For all photos in today’s post, you can click to enlarge
[Editor's Note: Today we have a guest entry from Karl Dentino, who's going to enlighten us regarding a DIY modification he made to an interesting football board game. Enjoy. — PL]
By Karl Dentino
In 1967 I received a board game called Official Football Chess for Christmas. It featured unpainted football figures instead of the customary medieval chess pieces. I was 11 years old at the time, and a lousy chess player, but a huge football fan, so it was a good gift to receive.
Football chess is played like regular chess, but the number of pieces varies. For instance, the four down linemen move in the same manner as pawns. The middle linebacker is the lone knight. The two receivers move on a diagonal like bishops, and he two halfbacks move perpendicularly like Rooks. The fullback is the queen and the quarterback is the king:
Once you commit all of that to memory, you simply play chess. But to an 11 year-old, it was much more fun to create offensive and defensive formations and “dream” the players into action instead of sticking to regular chess moves. The game’s playbook encouraged the use of the pieces as a learning tool to demonstrate offensive and defensive plays and formations:
The game was endorsed by John McKay, then head coach at USC. It included a booklet depicting McKay and the game’s inventor playing with painted teams, USC vs. UCLA:
That photo was all the motivation I needed. I decided to paint the football chess pieces to showcase all of my favorite NFL and AFL players and stage my own NFL/AFL All-Star chess matches. But it didn’t turn out quite like I had envisioned, as the figures were too small and I was too impatient and unskilled to pull off such a task at age 11. But my dream remained.

Supplied material -
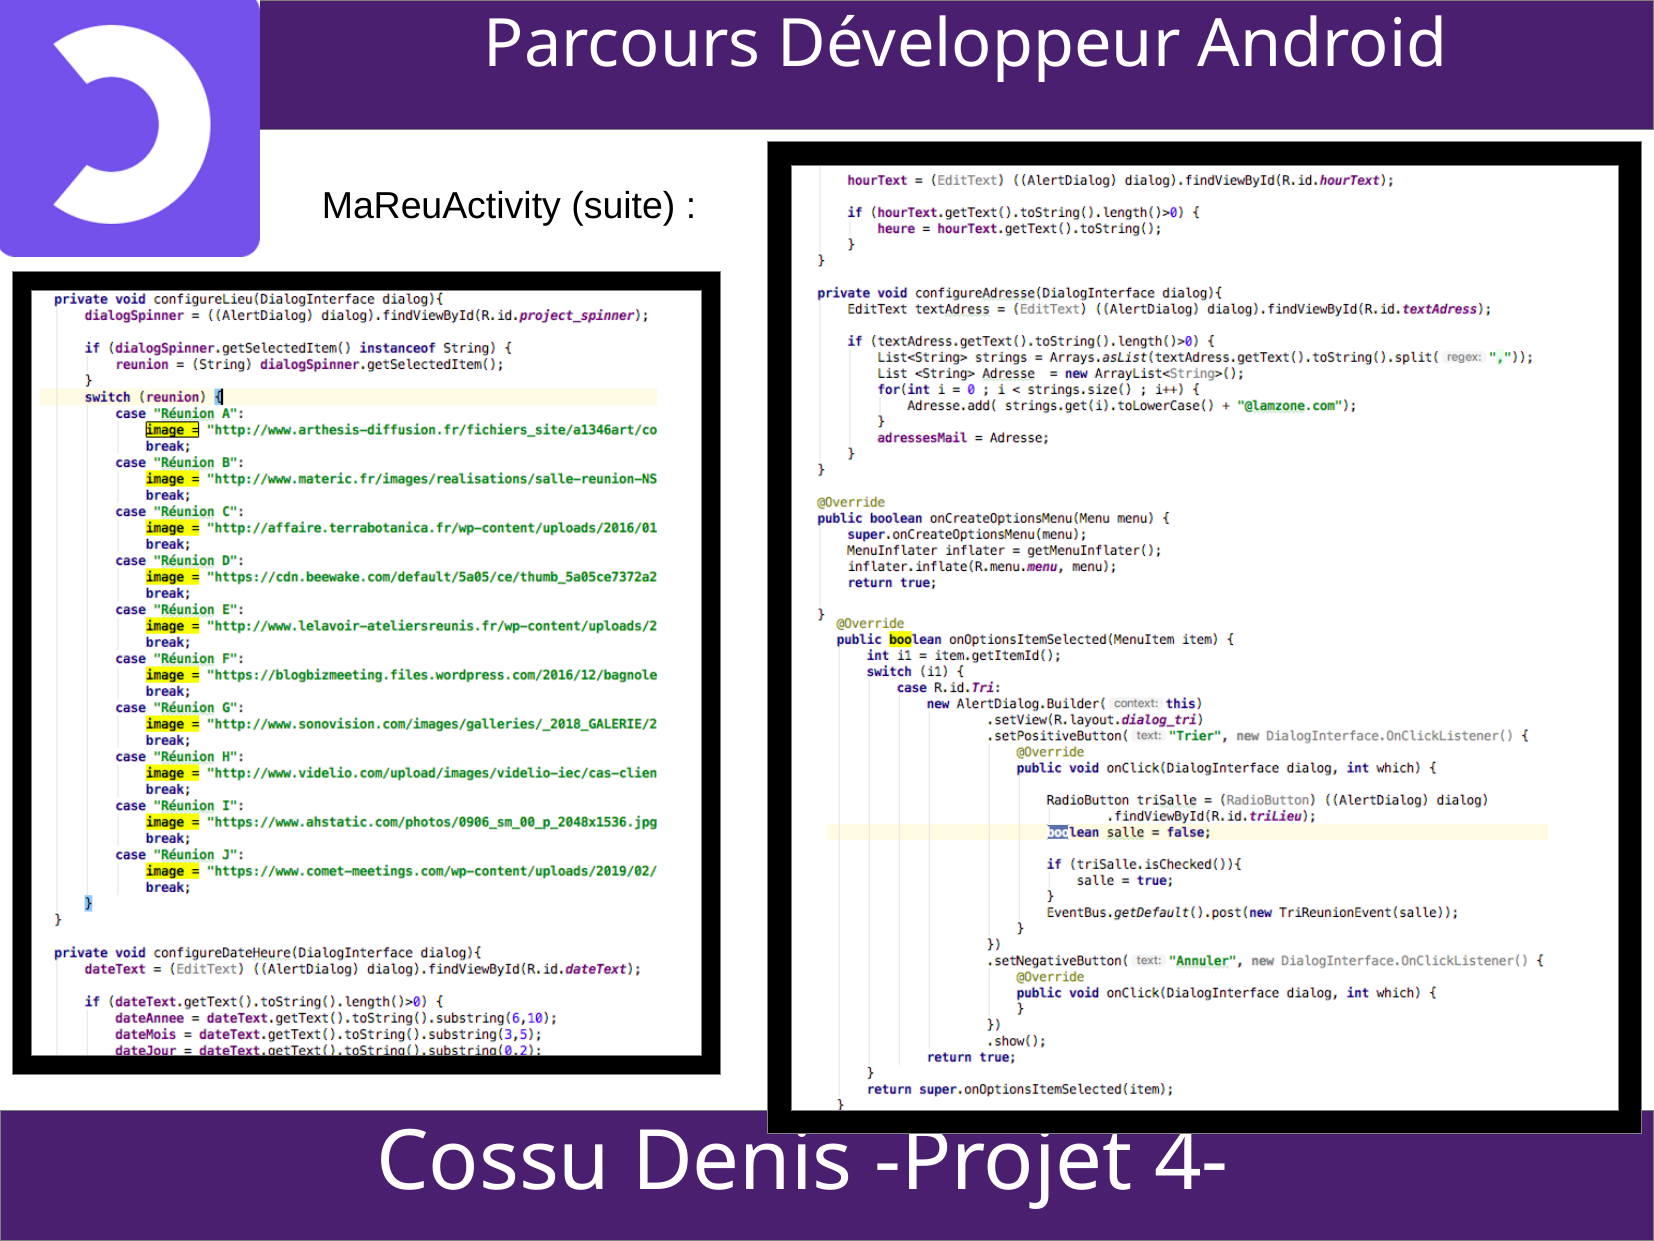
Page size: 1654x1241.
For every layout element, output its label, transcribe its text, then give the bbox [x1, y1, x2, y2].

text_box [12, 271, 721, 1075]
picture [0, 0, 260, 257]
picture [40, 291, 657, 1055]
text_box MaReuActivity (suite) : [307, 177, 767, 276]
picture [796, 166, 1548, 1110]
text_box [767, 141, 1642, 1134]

...

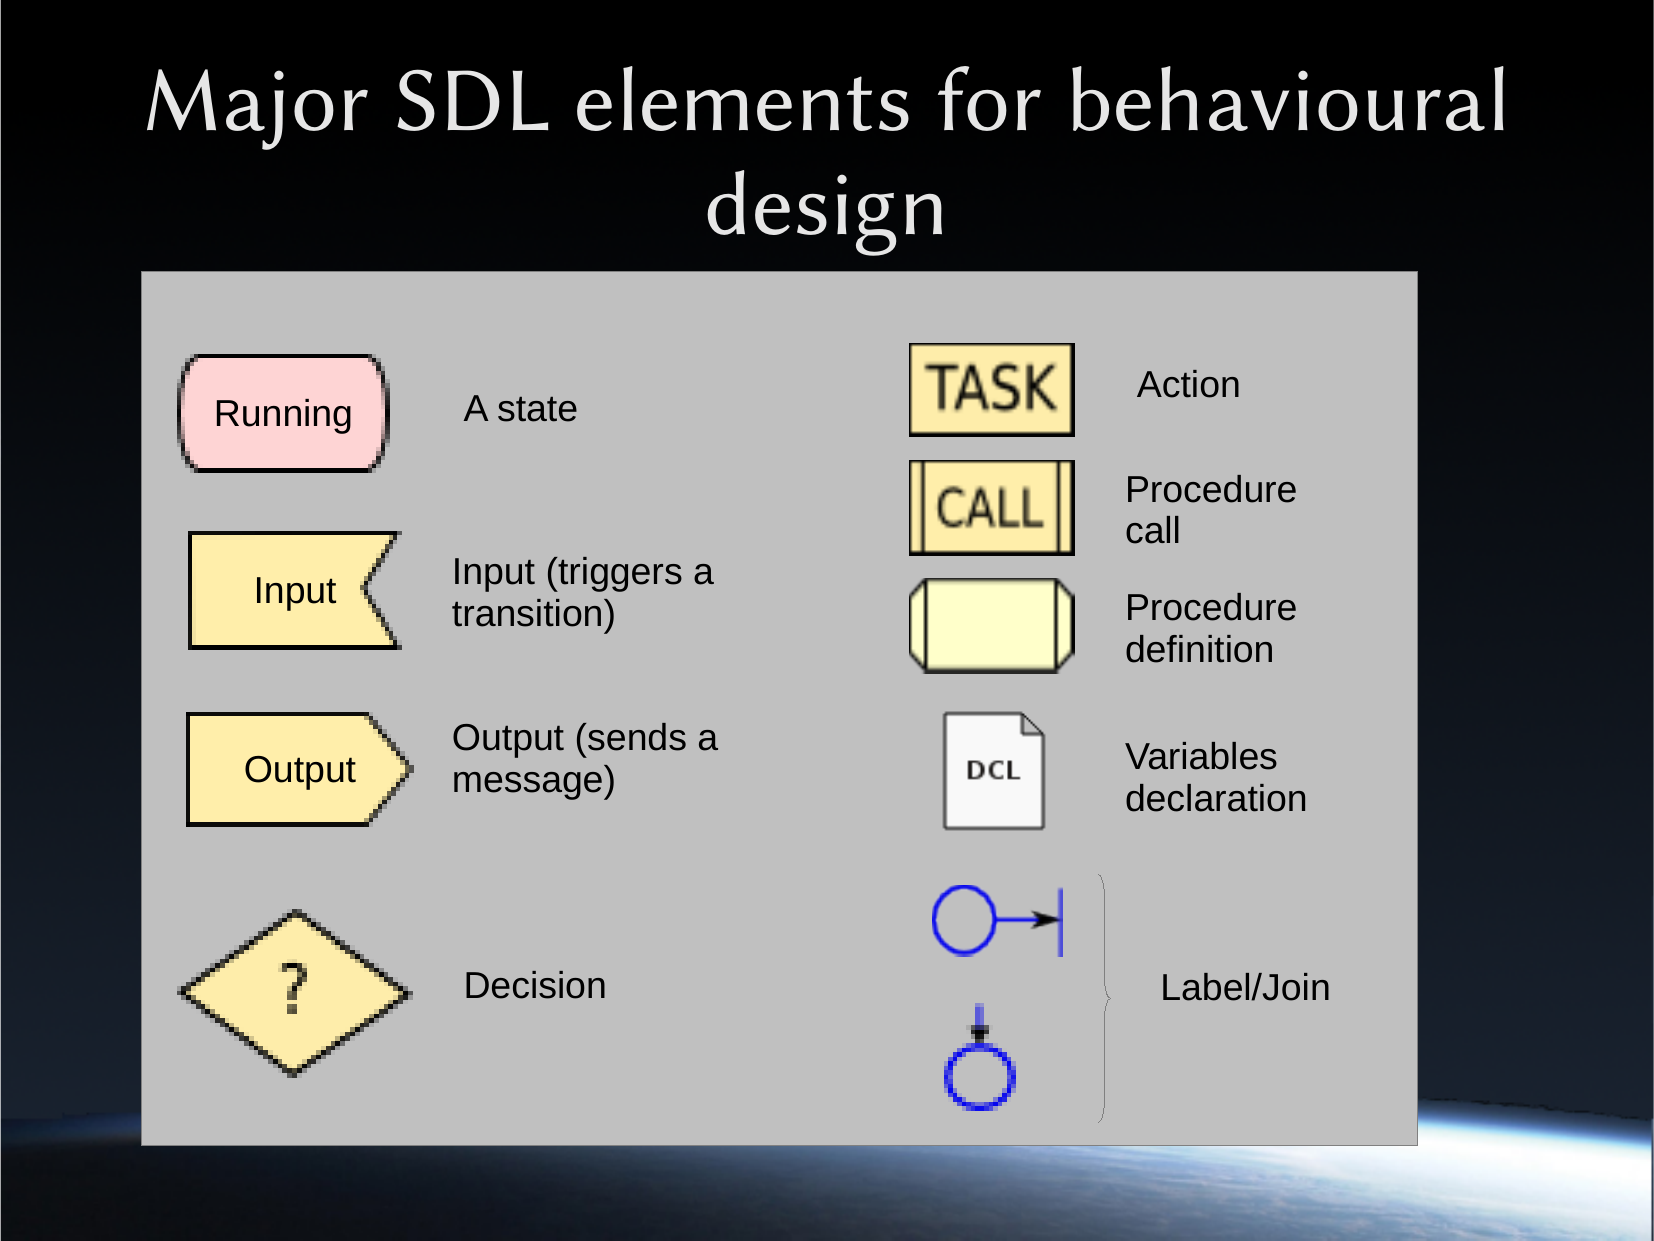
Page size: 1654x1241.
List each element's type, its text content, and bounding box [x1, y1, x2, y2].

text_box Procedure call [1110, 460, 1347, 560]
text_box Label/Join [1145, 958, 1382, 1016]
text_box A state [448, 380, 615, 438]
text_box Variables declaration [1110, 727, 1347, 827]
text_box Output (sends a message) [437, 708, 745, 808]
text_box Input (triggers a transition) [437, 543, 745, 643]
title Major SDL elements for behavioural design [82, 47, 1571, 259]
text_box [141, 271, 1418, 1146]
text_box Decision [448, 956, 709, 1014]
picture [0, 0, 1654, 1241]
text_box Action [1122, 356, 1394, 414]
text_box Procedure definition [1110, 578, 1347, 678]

The request - Please continue the football chess article above, picking up right after its last sentence.

Exercise result -
In the late 1990s, the original game started popping up on eBay. Within a year or so I grabbed at least five or six of them and set out to fulfill my childhood vision of painting the figurines. The painting was done in assembly-line fashion as much as possible (i.e., I painted all of one team’s jerseys, then all the pants, etc.). I used regular flat hobby paints. If I couldn’t find a commercially available color that met my needs, I mixed my own using a toothpick to drip one color into the next until I achieved my desired result. For reference, I simply used internet photographs and books.
In most cases, a 1960s team’s home jersey color matched its base-layer socks and helmet, so that would be the first paint task. Once that dried, the pants and white socks were next. Next came the trim. I tried to get as much detail as I could into each figure — high tops for John Unitas, short sleeves and white shoes for Joe Namath. I used a cream color for things like belts, shoelaces, and pants laces. I varied the flesh tones and used eye black on some of the players.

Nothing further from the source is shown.